WORK TASK 1: Reproduce the comment verbatim, starting at "And Mr. E, thanks" and ending at "(Runners Up)".
WORK TASK 2: In the comment, whom does the writer call the Tina Fey of OS?
WORK TASK 3: According to the comment, why does the writer want a smoother name for the proposed new category?

TEXT:
You Drew are the Tina Fey of OS and Dana Douglas is your Sarah Palin.
Thanks for expanding my vocabulary. And the insight.
I guess I wasn't thinking we had a female Ari Gold on this site. I'm still astonished at the level of hubris shown on that other post.
And Mr. E, thanks for the encouragement, but I'm thinking of starting my own categ0ry of archy, may a "mamapapa-archy," or a "giantruthlessbeautifuluberlawyerocracy." those don't roll off the tongue that smoothly, but you get the general idea there. Tell you what; f you come back with a smoother name sugestion for my new arch-orcracy, I won't eat your adrenal gland.
Snarkalarky
(Runners Up)
Hatriarchy
Malarchy
Here's an interesting thought experiment. Imagine that Dana's post had been written by a man with similar language directed toward women: women fear me, I'm more powerful than they are, women are unworthy of me, I'm smarter than they are, I bend them to my will, I rip out their ovaries and shove them down their throats, & etc.

GIVEN RECORDS:
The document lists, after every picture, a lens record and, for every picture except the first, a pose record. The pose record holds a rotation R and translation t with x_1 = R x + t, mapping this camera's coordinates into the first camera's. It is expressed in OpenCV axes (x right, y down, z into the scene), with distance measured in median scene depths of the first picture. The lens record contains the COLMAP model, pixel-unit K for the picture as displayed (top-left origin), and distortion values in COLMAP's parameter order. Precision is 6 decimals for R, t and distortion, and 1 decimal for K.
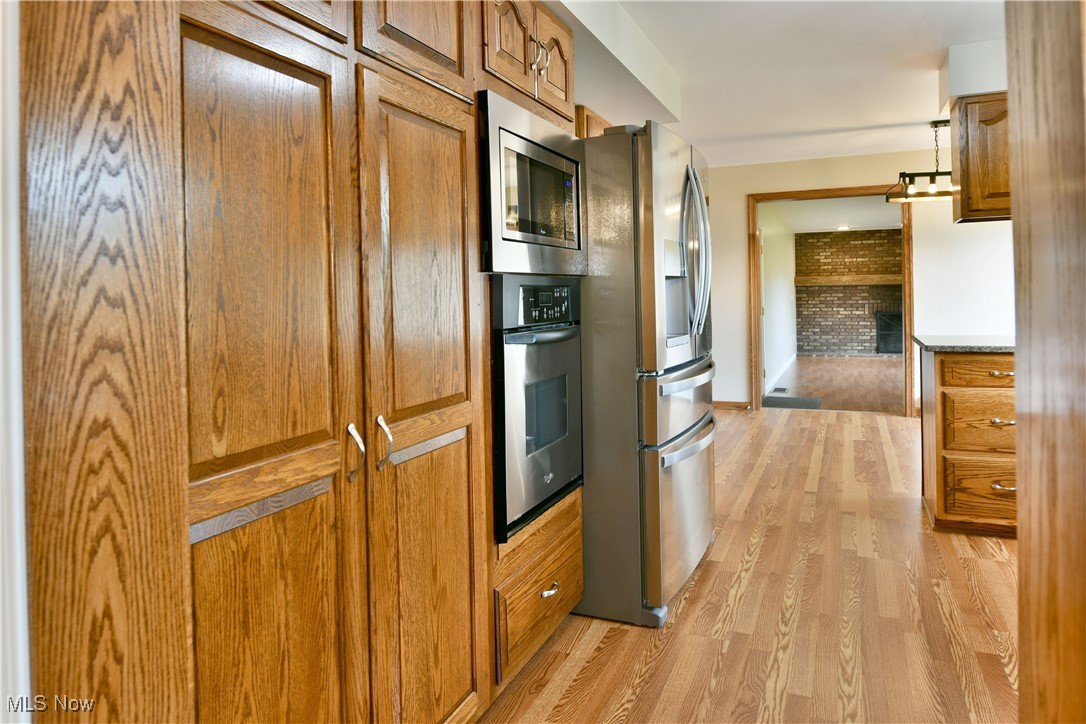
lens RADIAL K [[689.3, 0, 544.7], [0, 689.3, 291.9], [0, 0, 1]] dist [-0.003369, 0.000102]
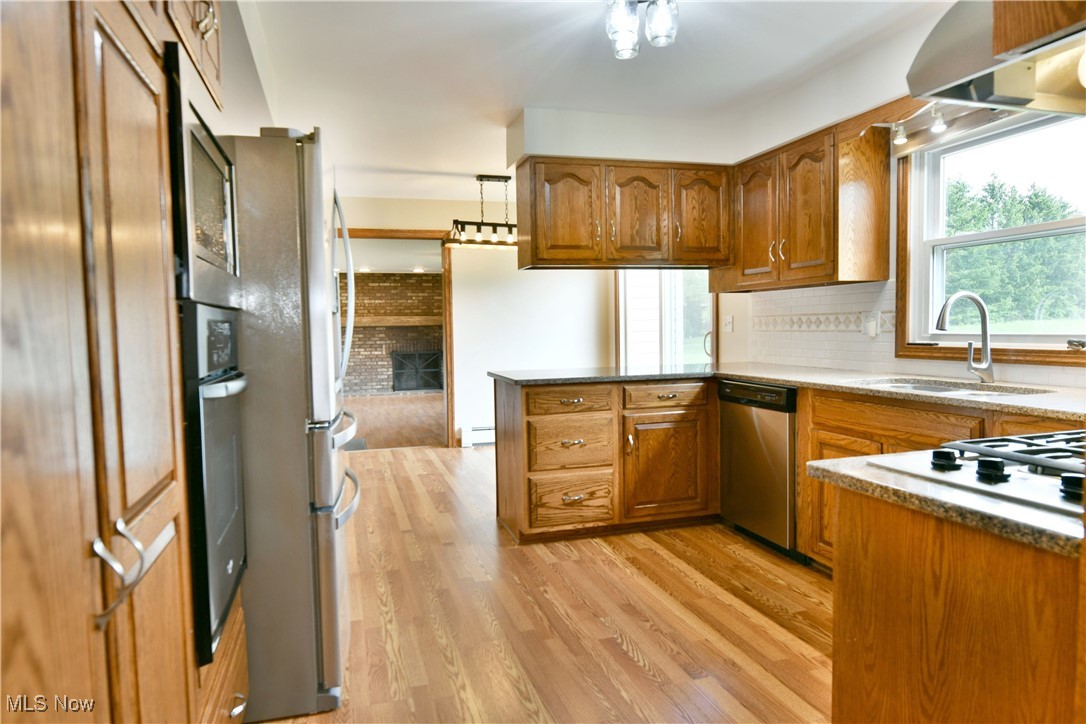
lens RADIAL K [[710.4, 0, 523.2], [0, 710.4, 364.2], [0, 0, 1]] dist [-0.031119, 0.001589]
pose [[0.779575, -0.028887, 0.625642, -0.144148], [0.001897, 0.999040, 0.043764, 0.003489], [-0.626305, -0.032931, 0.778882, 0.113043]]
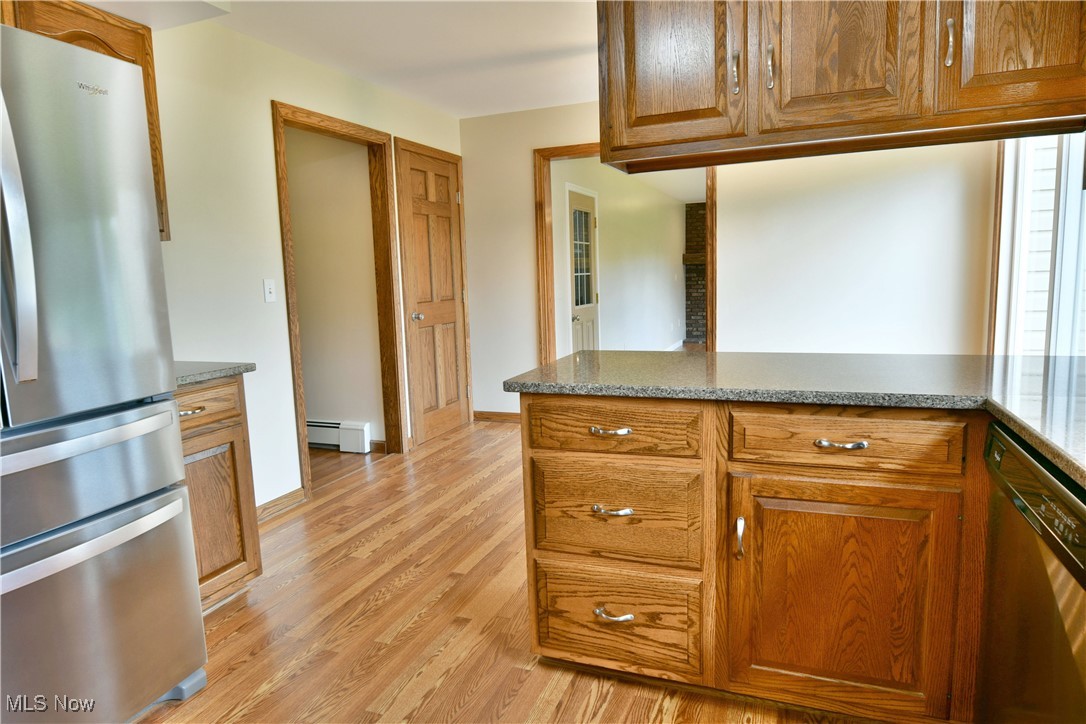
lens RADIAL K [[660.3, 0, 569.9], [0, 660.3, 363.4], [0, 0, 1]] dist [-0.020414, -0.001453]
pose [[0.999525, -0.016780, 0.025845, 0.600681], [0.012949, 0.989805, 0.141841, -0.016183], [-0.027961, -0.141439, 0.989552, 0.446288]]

* * *

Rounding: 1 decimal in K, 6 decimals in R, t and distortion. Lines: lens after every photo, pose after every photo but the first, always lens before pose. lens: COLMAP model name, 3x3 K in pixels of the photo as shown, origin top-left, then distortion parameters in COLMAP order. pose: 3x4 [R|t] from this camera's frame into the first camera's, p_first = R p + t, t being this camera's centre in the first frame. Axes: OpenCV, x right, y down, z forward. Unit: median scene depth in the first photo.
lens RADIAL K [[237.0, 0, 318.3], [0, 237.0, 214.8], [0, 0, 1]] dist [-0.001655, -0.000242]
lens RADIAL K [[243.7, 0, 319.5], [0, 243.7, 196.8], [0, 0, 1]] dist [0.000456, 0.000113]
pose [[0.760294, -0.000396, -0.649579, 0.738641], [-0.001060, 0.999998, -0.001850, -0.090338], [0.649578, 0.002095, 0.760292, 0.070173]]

--

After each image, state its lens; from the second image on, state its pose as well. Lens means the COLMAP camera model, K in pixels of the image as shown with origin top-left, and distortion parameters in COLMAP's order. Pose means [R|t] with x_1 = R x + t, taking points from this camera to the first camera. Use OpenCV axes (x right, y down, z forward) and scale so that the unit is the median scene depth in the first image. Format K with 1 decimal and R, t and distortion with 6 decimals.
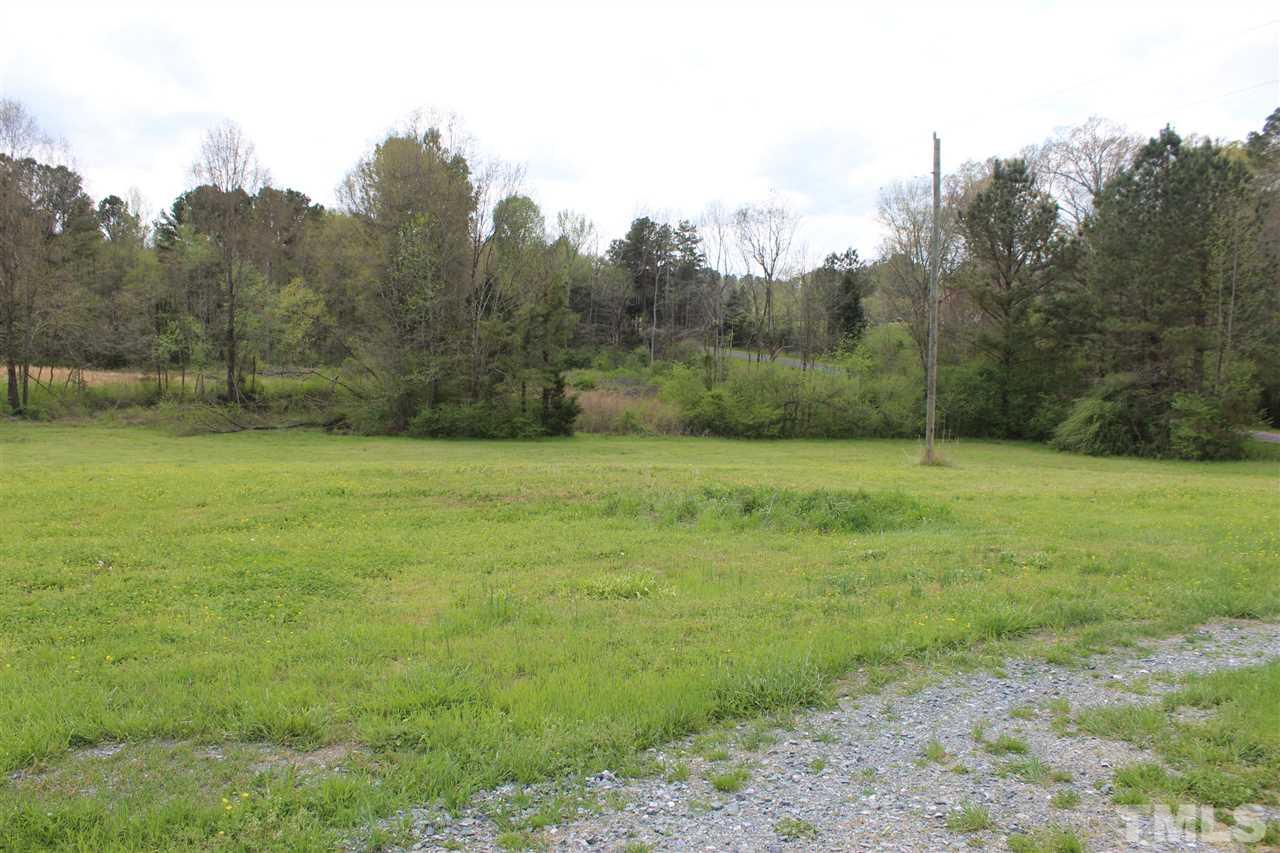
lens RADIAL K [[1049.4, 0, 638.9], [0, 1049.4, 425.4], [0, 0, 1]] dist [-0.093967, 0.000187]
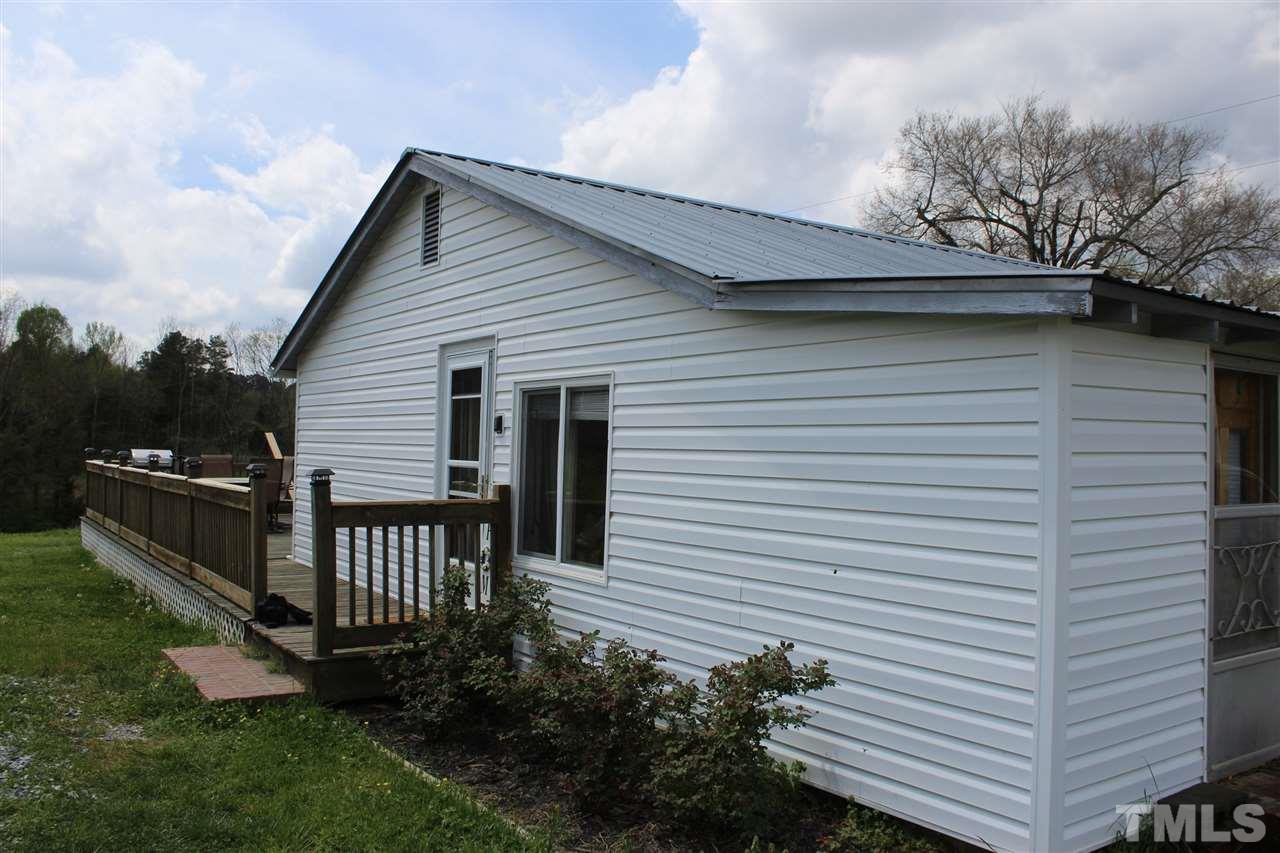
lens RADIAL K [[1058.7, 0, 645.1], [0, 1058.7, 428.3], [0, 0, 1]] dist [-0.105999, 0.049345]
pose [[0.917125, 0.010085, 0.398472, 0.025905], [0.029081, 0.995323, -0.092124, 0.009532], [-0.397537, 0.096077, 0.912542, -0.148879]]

RESPONSE AREA 1:
And Mr. E, thanks for the encouragement, but I'm thinking of starting my own categ0ry of archy, may a "mamapapa-archy," or a "giantruthlessbeautifuluberlawyerocracy." those don't roll off the tongue that smoothly, but you get the general idea there. Tell you what; f you come back with a smoother name sugestion for my new arch-orcracy, I won't eat your adrenal gland.
Snarkalarky
(Runners Up)

RESPONSE AREA 2: Drew

RESPONSE AREA 3: The names the writer proposes, "mamapapa-archy" and "giantruthlessbeautifuluberlawyerocracy," do not roll off the tongue smoothly.